*Quoted passage:*
start
3. How did the President of United States React to the August 6 2001 Presidential Daily Brief?

Although the August 6 PBD had been mentioned in the foreign press since 2002, it did not come to the attention of official Washington until then-National Security Advisor Condoleezza Rice impaled herself upon the hook of 9/11 Commission member Richard Ben Veniste's artful line of questioning in mid-2004. Blurting out the title of the PBD, "Bin Laden Determined to Strike in U.S.," she let the cat out of the bag--or perhaps not. Having opened Pandora's Box, the commissioners displayed no troublesome curiosity about its contents.

What concrete measures did the president take after receiving perhaps the most significant strategic warning that any head of state could have hoped to receive about an impending attack on his country? Did he alert the intelligence agencies, law enforcement, the Border patrol, the Federal Aviation Administration, to comb through their current information and increase their alert rates? Did the threat warning of the PBD (granted that it did not reveal the tail numbers of the aircraft to be hijacked), in combination with the numerous threat warnings from other sources [4] elicit feverish activity to "protect the American people?" Not that we can observe.
end
*Data entries:*
start
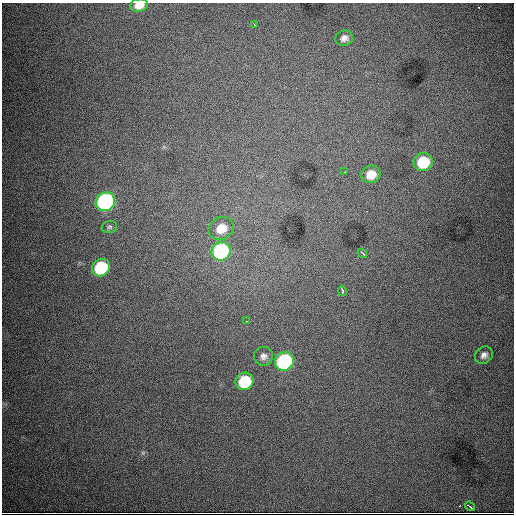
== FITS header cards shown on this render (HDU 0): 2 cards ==
NAXIS1  =                  512
NAXIS2  =                  512

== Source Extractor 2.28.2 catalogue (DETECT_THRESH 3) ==
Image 512 x 512 px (HDU 0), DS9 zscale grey, 1 PNG px = 1 image px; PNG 516 x 516 px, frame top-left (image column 1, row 512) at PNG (2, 3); each listed source drawn as its Kron ellipse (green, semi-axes under 4 px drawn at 4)
Background 8310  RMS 95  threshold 286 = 3 sigma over >= 5 px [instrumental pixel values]
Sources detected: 19; all 19 listed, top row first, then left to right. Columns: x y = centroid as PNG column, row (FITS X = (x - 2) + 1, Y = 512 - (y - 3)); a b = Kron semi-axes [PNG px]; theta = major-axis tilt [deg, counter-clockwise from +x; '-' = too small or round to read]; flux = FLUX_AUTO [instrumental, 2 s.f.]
end
*Problems:*
- a) Can you write out the whole passage on the August 6, 2001 Presidential Daily Brief, word for word?
- b) Would you rewrite the astronomical image row with "green" replaced by "cyan", changing nothing else and leaving out the picture?
The passage and the rows come from unrelated sources.

*Set of answers:*
- a)
3. How did the President of United States React to the August 6 2001 Presidential Daily Brief?

Although the August 6 PBD had been mentioned in the foreign press since 2002, it did not come to the attention of official Washington until then-National Security Advisor Condoleezza Rice impaled herself upon the hook of 9/11 Commission member Richard Ben Veniste's artful line of questioning in mid-2004. Blurting out the title of the PBD, "Bin Laden Determined to Strike in U.S.," she let the cat out of the bag--or perhaps not. Having opened Pandora's Box, the commissioners displayed no troublesome curiosity about its contents.

What concrete measures did the president take after receiving perhaps the most significant strategic warning that any head of state could have hoped to receive about an impending attack on his country? Did he alert the intelligence agencies, law enforcement, the Border patrol, the Federal Aviation Administration, to comb through their current information and increase their alert rates? Did the threat warning of the PBD (granted that it did not reveal the tail numbers of the aircraft to be hijacked), in combination with the numerous threat warnings from other sources [4] elicit feverish activity to "protect the American people?" Not that we can observe.

- b)
== FITS header cards shown on this render (HDU 0): 2 cards ==
NAXIS1  =                  512
NAXIS2  =                  512

== Source Extractor 2.28.2 catalogue (DETECT_THRESH 3) ==
Image 512 x 512 px (HDU 0), DS9 zscale grey, 1 PNG px = 1 image px; PNG 516 x 516 px, frame top-left (image column 1, row 512) at PNG (2, 3); each listed source drawn as its Kron ellipse (cyan, semi-axes under 4 px drawn at 4)
Background 8310  RMS 95  threshold 286 = 3 sigma over >= 5 px [instrumental pixel values]
Sources detected: 19; all 19 listed, top row first, then left to right. Columns: x y = centroid as PNG column, row (FITS X = (x - 2) + 1, Y = 512 - (y - 3)); a b = Kron semi-axes [PNG px]; theta = major-axis tilt [deg, counter-clockwise from +x; '-' = too small or round to read]; flux = FLUX_AUTO [instrumental, 2 s.f.]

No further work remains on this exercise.